When it comes to purchasing a house, everyone has different preferences. Some crave a spacious kitchen, others want a large swimming pool, and the rest wish for a peaceful neighborhood. But no matter what your choices are, one thing remains constant for almost everyone, and that is mortgages.
With skyrocketing real-estate prices, purchasing a home solely with your savings is next to impossible. But worry not! If you have a good credit score, pulling off your desired mortgage amount won’t be tough. All you have to do is follow our tips and look for your perfect home match.
Tip #1 – Never ignore your debts
In today’s time, almost 80% of people shoulder debts, but that doesn’t mean they can’t apply for mortgages. The only thing to be taken care of is that your debt doesn’t exceed your income. When mortgage lenders measure your DTI (Debt to Income Ratio) they will check whether your debt is less than your income to estimate how likely you will make payments on time.
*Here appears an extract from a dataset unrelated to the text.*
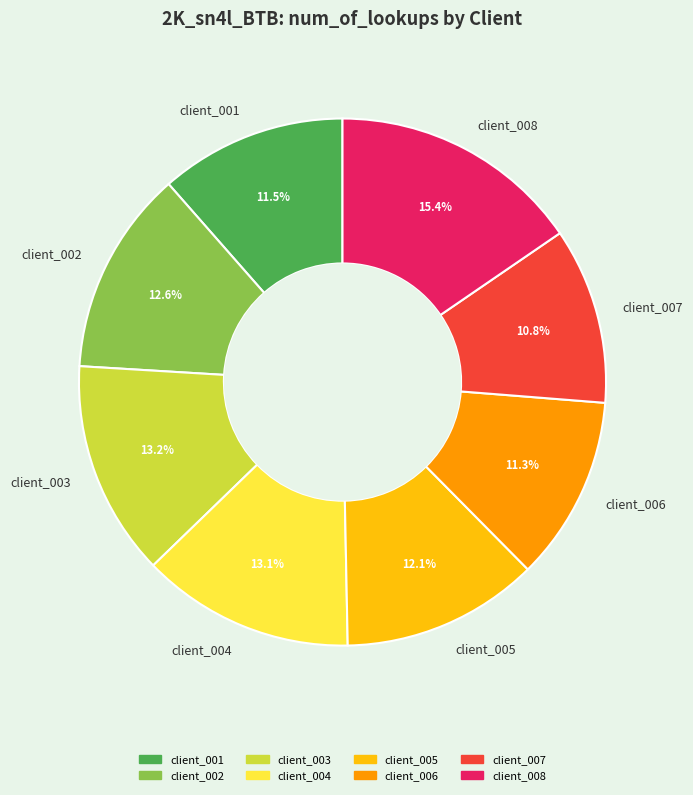

What is the largest slice in the pie chart?

client_008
If your DTI is on the higher side, the chances of you getting a mortgage will become lesser. So before applying, try to pay off as many debts as you can and remember not to add any additional payments to your list.
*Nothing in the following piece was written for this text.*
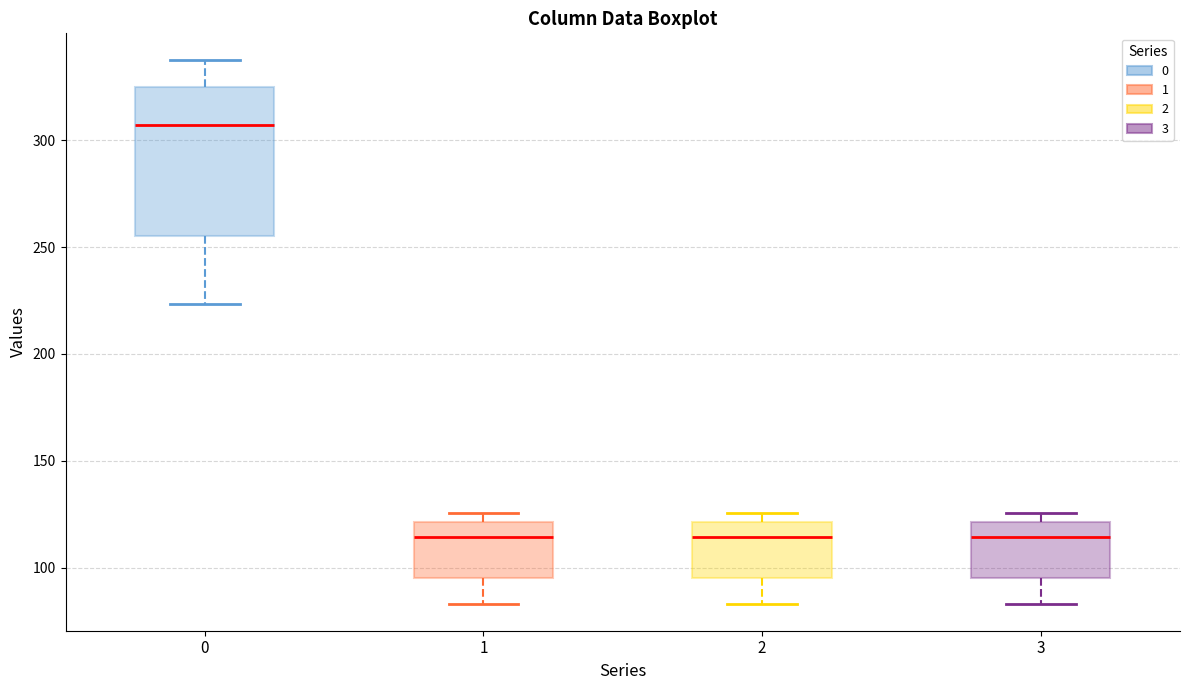

Comparing the boxes themselves (not the whiskers), which one is the tallest?

0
Tip #2 – Maintain an error-free credit report
It’s a no-brainer that your credit report shows your financial stability. If it is flawed or misleading, the mortgage lender might reject your loan instantly. So to be on the safer side, it is advisable that you check it regularly. Also, if you find any discrepancies in your credit statement, instead of ignoring them, contact your credit bureau to get them rectified.
Tip #3 – Don’t say goodbye to your old credit card accounts
We know this might sound weird, but it’s equally important for your mortgage loan procedure. Even if you’ve completely paid off your credit card debt, and aren’t using the card anymore, avoid discarding it. Instead, start utilizing it for smaller payments that you can pay off easily.
That’s because the length of your credit history makes up 15% of your credit score, and that’s a lot, especially if you have numerous debts in your statement. Therefore, try to use your credit cards and elongate your credit history.
Tip #4 – Work on increasing your credit limit
Just like DTI, your Credit Utilization Ratio also plays a vital role in improving your credit score. The ratio represents the amount of money you use from the overall credit allocated to you.
Usually, it makes up 30% of your total credit score. If you have a lower credit card limit, you should aim to increase your credit utilization ratio. Also, if you’re regular with your credit card payments, your card issuer won’t hesitate to increase your card limit.
The bottom line
In the present market scenario, interest rates on mortgages are experiencing a record-breaking downfall. Therefore, now is the best time to refinance your mortgage payments or get a new one. So instead of wondering whether or not you should apply for a mortgage, we advise you get into action.